**Exercise instructions**
Give back an exact copy of the lines in the records below, from the line that has "2 (2019-04-02): 0 -> 6480" through the line that has "11 (2019-11-18): 14000 -> 7930", and nothing besides.

**Given data**
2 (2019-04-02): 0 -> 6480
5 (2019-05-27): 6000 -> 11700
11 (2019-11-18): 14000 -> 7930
---
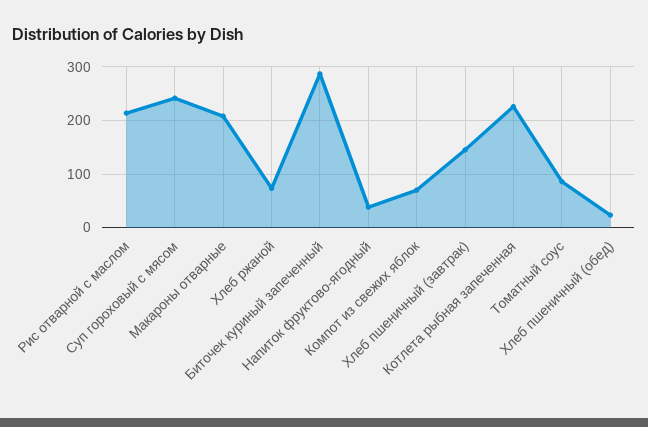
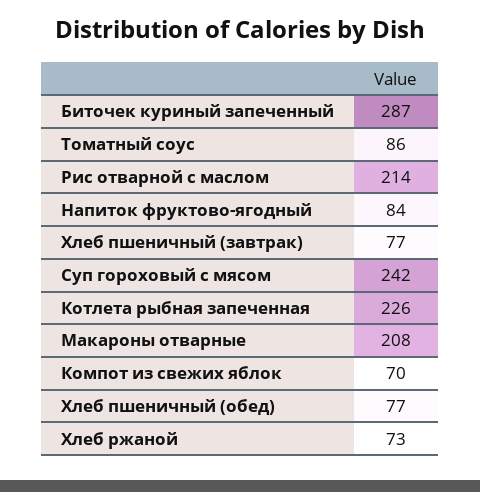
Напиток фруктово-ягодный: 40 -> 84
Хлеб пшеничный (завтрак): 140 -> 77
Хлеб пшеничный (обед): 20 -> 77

**Response to the exercise**
2 (2019-04-02): 0 -> 6480
5 (2019-05-27): 6000 -> 11700
11 (2019-11-18): 14000 -> 7930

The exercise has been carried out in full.